Study Short-Form 36 scores improved during initial 3 months of treatment to level of general population
WEDNESDAY, June 22, 2016 (HealthDay News) — Vitamin K antagonists (VKA) are well tolerated and have a minimal effect on quality of life, according to a study published online June 21 in Circulation: Cardiovascular Quality and Outcomes.
Hilde A.M. Kooistra, M.D., from the University of Groningen in the Netherlands, and colleagues conducted a prospective cohort study involving 240 new and 567 long-term VKA users. Using the validated Study Short-Form 36 and Perception of Anticoagulant Treatment Questionnaire, they measured general quality of life and VKA perception scores at inclusion and at three months.

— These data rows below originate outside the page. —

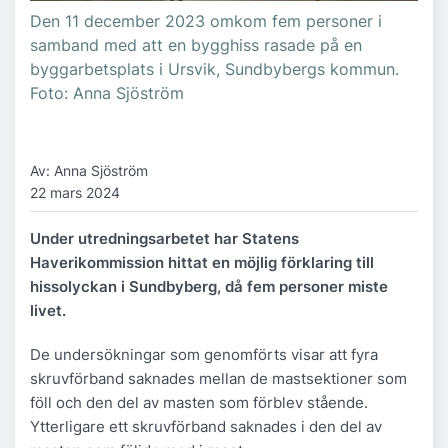
Den 11 december 2023 omkom fem personer i
samband med att en bygghiss rasade på en
byggarbetsplats i Ursvik, Sundbybergs kommun.
Foto: Anna Sjöström
Av: Anna Sjöström
22 mars 2024
Under utredningsarbetet har Statens
Haverikommission hittat en möjlig förklaring till
hissolyckan i Sundbyberg, då fem personer miste
livet.
De undersökningar som genomförts visar att fyra
skruvförband saknades mellan de mastsektioner som
föll och den del av masten som förblev stående.
Ytterligare ett skruvförband saknades i den del av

The researchers found that during the initial three months, Study Short-Form 36 scores improved in the new patients to a level comparable with the general population. The median convenience score was 95 at three months and was higher in older patients and lower after bleeding. The median satisfaction score was 64. VKA perception scores were highly comparable for long-term patients and new patients. There was mild improvement in the convenience score for patients with increased individual time in therapeutic range; in patients with new comedication, satisfaction scores decreased.
“VKA were well tolerated in real life, and the influences of patient- and treatment-related factors on VKA perception were very limited,” the authors write.
Several authors disclosed financial ties to the pharmaceutical industry.